Is there a dress code in the new Shelbourne hotel?  Or a suggested dress code?
A friend is considering splashing out for her anniversary, but neither herself or hubby would be dedicted followers of fashion.  They are both quite casual dressers (jeans with nice top/jumper and shoes).  Would they look very out of place in the Shelbourne bar?
If so, could anyone suggest somewhere else to stay that is near the Shelbourne but has a relaxed dress code?  I'd hate for her to feel awkward or embarrassed as this is supposed to be a nice weekend away.

advice?


----------



## extopia (24 Apr 2007)

Eh, casual dress is considered pretty normal in a hotel. A lot of people go to hotels when on holidays, but not many people bring the suit with them. Casual dress will be fine. Believe me, no one will bat an eyelid.


----------



## IrishGunner (25 Apr 2007)

Was in the bar a few weeks back just to see what it was like. We were dressed in smart casual and so were most of the other punters

Nice bar just to posh for my liking


----------



## DrMoriarty (25 Apr 2007)

I got married there, so I'm entitled to turn up in jockstrap and runners for the the rest of my life. Mrs Moriarty won't have it, though!


----------



## marcellaf (25 Apr 2007)

jockstrap & runners Doc?  the mental image that conjures up  

So you're saying that denim jeans are ok so, as long as its with a smart shirt, smart shoes type of thing?

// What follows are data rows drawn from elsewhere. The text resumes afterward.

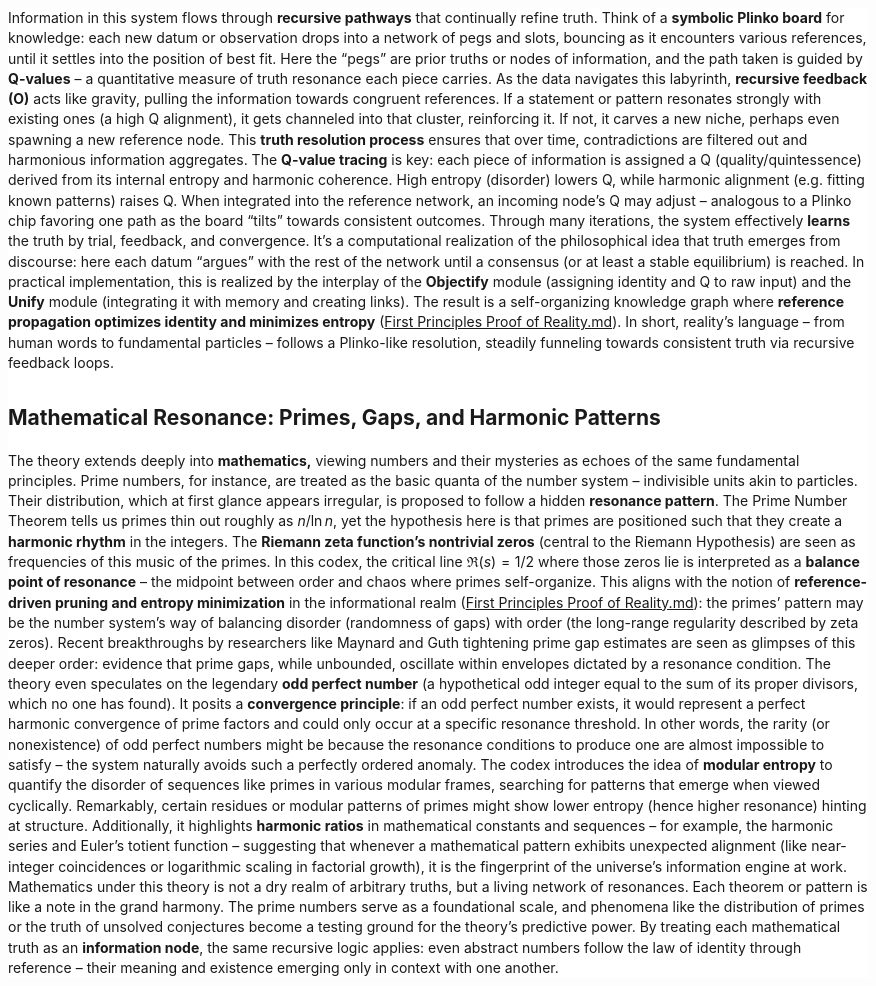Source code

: Information in this system flows through **recursive pathways** that continually refine truth. Think of a **symbolic Plinko board** for knowledge: each new datum or observation drops into a network of pegs and slots, bouncing as it encounters various references, until it settles into the position of best fit. Here the “pegs” are prior truths or nodes of information, and the path taken is guided by **Q-values** – a quantitative measure of truth resonance each piece carries. As the data navigates this labyrinth, **recursive feedback (O)** acts like gravity, pulling the information towards congruent references. If a statement or pattern resonates strongly with existing ones (a high Q alignment), it gets channeled into that cluster, reinforcing it. If not, it carves a new niche, perhaps even spawning a new reference node. This **truth resolution process** ensures that over time, contradictions are filtered out and harmonious information aggregates. The **Q-value tracing** is key: each piece of information is assigned a Q (quality/quintessence) derived from its internal entropy and harmonic coherence. High entropy (disorder) lowers Q, while harmonic alignment (e.g. fitting known patterns) raises Q. When integrated into the reference network, an incoming node’s Q may adjust – analogous to a Plinko chip favoring one path as the board “tilts” towards consistent outcomes. Through many iterations, the system effectively **learns** the truth by trial, feedback, and convergence. It’s a computational realization of the philosophical idea that truth emerges from discourse: here each datum “argues” with the rest of the network until a consensus (or at least a stable equilibrium) is reached. In practical implementation, this is realized by the interplay of the **Objectify** module (assigning identity and Q to raw input) and the **Unify** module (integrating it with memory and creating links). The result is a self-organizing knowledge graph where **reference propagation optimizes identity and minimizes entropy** ([First Principles Proof of Reality.md](file://file-UfGJA9rPELekQ4s2YV5dWR#:~:text=%E2%9C%94%20It%20self,in%20an%20evolving%20computational%20structure)). In short, reality’s language – from human words to fundamental particles – follows a Plinko-like resolution, steadily funneling towards consistent truth via recursive feedback loops.

## Mathematical Resonance: Primes, Gaps, and Harmonic Patterns  
The theory extends deeply into **mathematics,** viewing numbers and their mysteries as echoes of the same fundamental principles. Prime numbers, for instance, are treated as the basic quanta of the number system – indivisible units akin to particles. Their distribution, which at first glance appears irregular, is proposed to follow a hidden **resonance pattern**. The Prime Number Theorem tells us primes thin out roughly as $n/\ln n$, yet the hypothesis here is that primes are positioned such that they create a **harmonic rhythm** in the integers. The **Riemann zeta function’s nontrivial zeros** (central to the Riemann Hypothesis) are seen as frequencies of this music of the primes. In this codex, the critical line $\Re(s)=1/2$ where those zeros lie is interpreted as a **balance point of resonance** – the midpoint between order and chaos where primes self-organize. This aligns with the notion of **reference-driven pruning and entropy minimization** in the informational realm ([First Principles Proof of Reality.md](file://file-UfGJA9rPELekQ4s2YV5dWR#:~:text=He%20suggests%20a%20connection%20between,tenuous%20at%20best%2C%20as%20the)): the primes’ pattern may be the number system’s way of balancing disorder (randomness of gaps) with order (the long-range regularity described by zeta zeros). Recent breakthroughs by researchers like Maynard and Guth tightening prime gap estimates are seen as glimpses of this deeper order: evidence that prime gaps, while unbounded, oscillate within envelopes dictated by a resonance condition. The theory even speculates on the legendary **odd perfect number** (a hypothetical odd integer equal to the sum of its proper divisors, which no one has found). It posits a **convergence principle**: if an odd perfect number exists, it would represent a perfect harmonic convergence of prime factors and could only occur at a specific resonance threshold. In other words, the rarity (or nonexistence) of odd perfect numbers might be because the resonance conditions to produce one are almost impossible to satisfy – the system naturally avoids such a perfectly ordered anomaly. The codex introduces the idea of **modular entropy** to quantify the disorder of sequences like primes in various modular frames, searching for patterns that emerge when viewed cyclically. Remarkably, certain residues or modular patterns of primes might show lower entropy (hence higher resonance) hinting at structure. Additionally, it highlights **harmonic ratios** in mathematical constants and sequences – for example, the harmonic series and Euler’s totient function – suggesting that whenever a mathematical pattern exhibits unexpected alignment (like near-integer coincidences or logarithmic scaling in factorial growth), it is the fingerprint of the universe’s information engine at work. Mathematics under this theory is not a dry realm of arbitrary truths, but a living network of resonances. Each theorem or pattern is like a note in the grand harmony. The prime numbers serve as a foundational scale, and phenomena like the distribution of primes or the truth of unsolved conjectures become a testing ground for the theory’s predictive power. By treating each mathematical truth as an **information node**, the same recursive logic applies: even abstract numbers follow the law of identity through reference – their meaning and existence emerging only in context with one another.
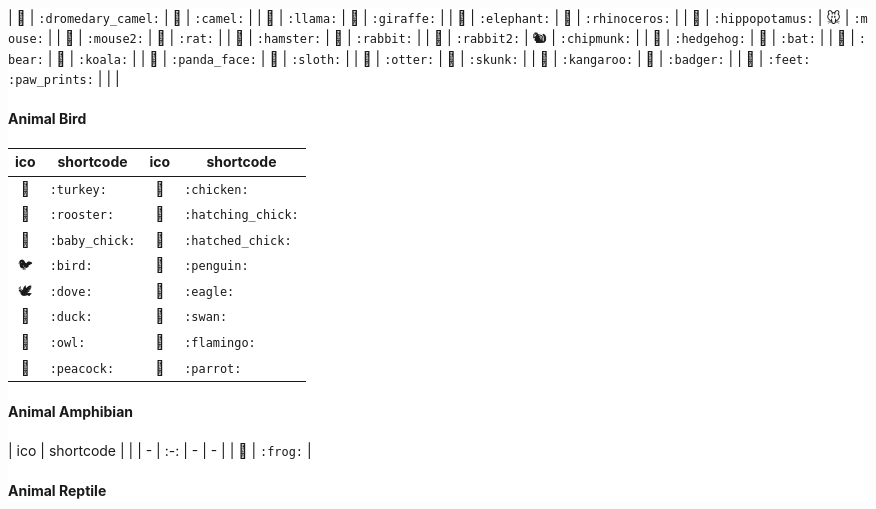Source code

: | :dromedary_camel: | `:dromedary_camel:` | :camel: | `:camel:` |
| :llama: | `:llama:` | :giraffe: | `:giraffe:` |
| :elephant: | `:elephant:` | :rhinoceros: | `:rhinoceros:` |
| :hippopotamus: | `:hippopotamus:` | :mouse: | `:mouse:` |
| :mouse2: | `:mouse2:` | :rat: | `:rat:` |
| :hamster: | `:hamster:` | :rabbit: | `:rabbit:` |
| :rabbit2: | `:rabbit2:` | :chipmunk: | `:chipmunk:` |
| :hedgehog: | `:hedgehog:` | :bat: | `:bat:` |
| :bear: | `:bear:` | :koala: | `:koala:` |
| :panda_face: | `:panda_face:` | :sloth: | `:sloth:` |
| :otter: | `:otter:` | :skunk: | `:skunk:` |
| :kangaroo: | `:kangaroo:` | :badger: | `:badger:` |
| :feet: | `:feet:` <br /> `:paw_prints:` | | |

#### Animal Bird

| ico | shortcode | ico | shortcode |
| :-: | - | :-: | - |
| :turkey: | `:turkey:` | :chicken: | `:chicken:` |
| :rooster: | `:rooster:` | :hatching_chick: | `:hatching_chick:` |
| :baby_chick: | `:baby_chick:` | :hatched_chick: | `:hatched_chick:` |
| :bird: | `:bird:` | :penguin: | `:penguin:` |
| :dove: | `:dove:` | :eagle: | `:eagle:` |
| :duck: | `:duck:` | :swan: | `:swan:` |
| :owl: | `:owl:` | :flamingo: | `:flamingo:` |
| :peacock: | `:peacock:` | :parrot: | `:parrot:` |

#### Animal Amphibian

| ico | shortcode | |
| - | :-: | - | - |
| :frog: | `:frog:` |

#### Animal Reptile
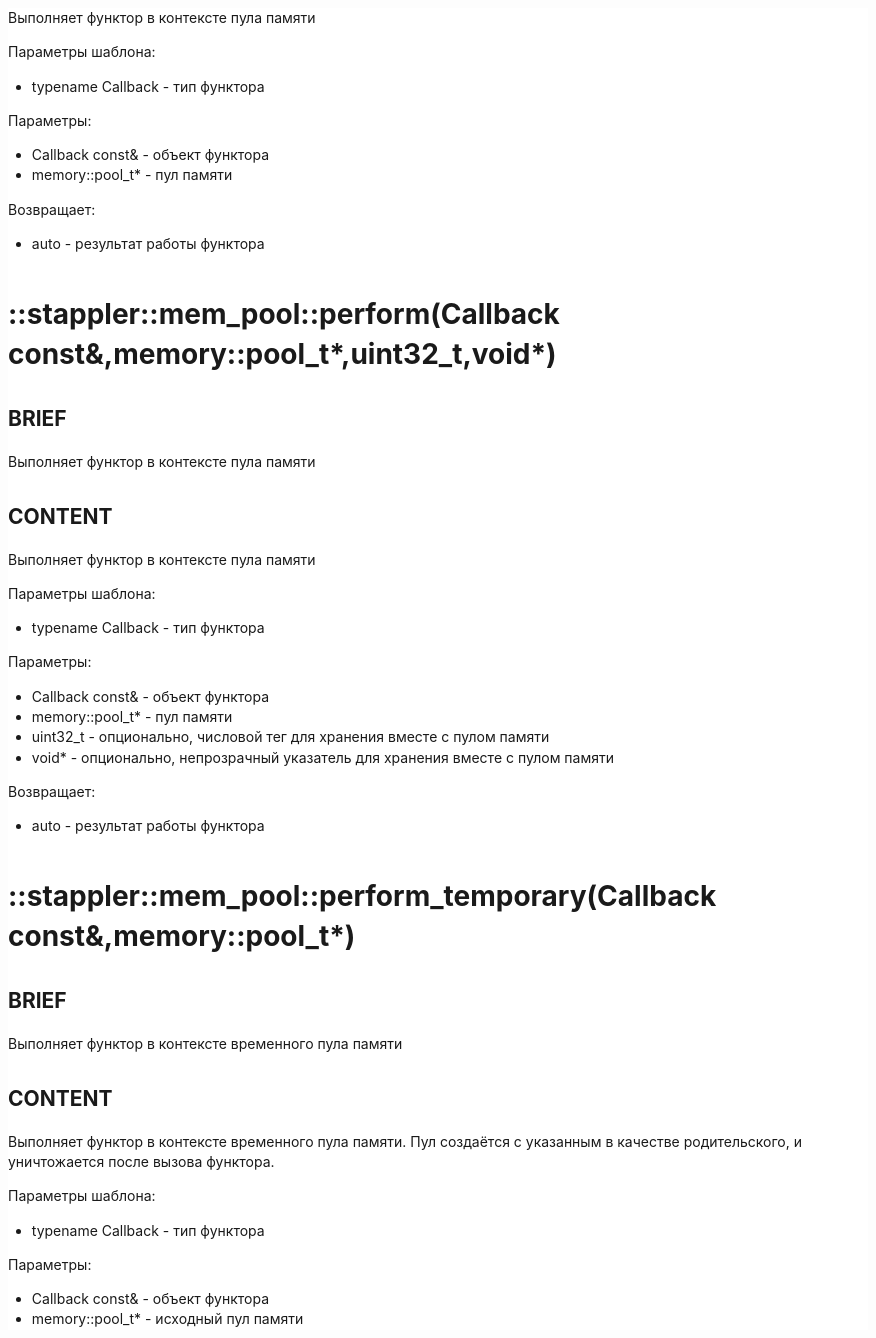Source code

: Выполняет функтор в контексте пула памяти

Параметры шаблона:
* typename Callback - тип функтора

Параметры:
* Callback const& - объект функтора
* memory::pool_t* - пул памяти

Возвращает:
* auto - результат работы функтора

# ::stappler::mem_pool::perform<typename>(Callback const&,memory::pool_t*,uint32_t,void*)

## BRIEF

Выполняет функтор в контексте пула памяти

## CONTENT

Выполняет функтор в контексте пула памяти

Параметры шаблона:
* typename Callback - тип функтора

Параметры:
* Callback const& - объект функтора
* memory::pool_t* - пул памяти
* uint32_t - опционально, числовой тег для хранения вместе с пулом памяти
* void* - опционально, непрозрачный указатель для хранения вместе с пулом памяти

Возвращает:
* auto - результат работы функтора

# ::stappler::mem_pool::perform_temporary<typename>(Callback const&,memory::pool_t*)

## BRIEF

Выполняет функтор в контексте временного пула памяти

## CONTENT

Выполняет функтор в контексте временного пула памяти. Пул создаётся с указанным в качестве родительского, и уничтожается после вызова функтора.

Параметры шаблона:
* typename Callback - тип функтора

Параметры:
* Callback const& - объект функтора
* memory::pool_t* - исходный пул памяти
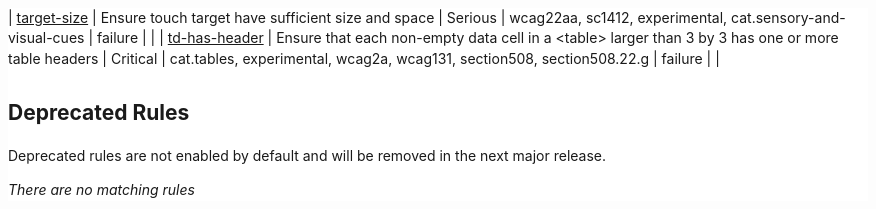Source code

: | [target-size](https://dequeuniversity.com/rules/axe/4.3/target-size?application=RuleDescription)                                 | Ensure touch target have sufficient size and space                                                                                                  | Serious  | wcag22aa, sc1412, experimental, cat.sensory-and-visual-cues            | failure                    |                                                    |
| [td-has-header](https://dequeuniversity.com/rules/axe/4.3/td-has-header?application=RuleDescription)                             | Ensure that each non-empty data cell in a &lt;table&gt; larger than 3 by 3 has one or more table headers                                            | Critical | cat.tables, experimental, wcag2a, wcag131, section508, section508.22.g | failure                    |                                                    |

## Deprecated Rules

Deprecated rules are not enabled by default and will be removed in the next major release.

_There are no matching rules_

As I said, the couple in question would not be at all snobby, but the Mrs. would like to splash out on this occasion.

Is there anywhere of similar standard in the area?  

thanks so much.


----------



## Sunny (25 Apr 2007)

marcellaf said:


> jockstrap & runners Doc? the mental image that conjures up
> 
> So you're saying that denim jeans are ok so, as long as its with a smart shirt, smart shoes type of thing?
> 
> ...


 
The Westbury is right beside it. I wouldn't worry about the dress code. After paying 350 euro for a room or whatever it is, jeans are perfectly acceptable. If they want to dress up, let them. The most important thing is to be comfortable and relaxed


----------



## DrMoriarty (25 Apr 2007)

Sunny said:


> The most important thing is to be comfortable and relaxed


Like I said...

If my own suggestion sounds too, eh, minimalist, I can recommend  .


----------



## setemupjoe (25 Apr 2007)

God guys its a bar and hotel ! Do you really go to these places and worry if  your dressed up to their standards ? take a leaf out of Micheal O Leary's and Richard Bransons book....  WHO GIVES A DAMMM !


----------



## my2leftfeet (25 Apr 2007)

It is a nice bar - pretty busy because it's the place of the moment.  There is no need to worry about dress code - as setemup says - its just a bar. I've been there a couple of times and its a broad mix of clientele.


----------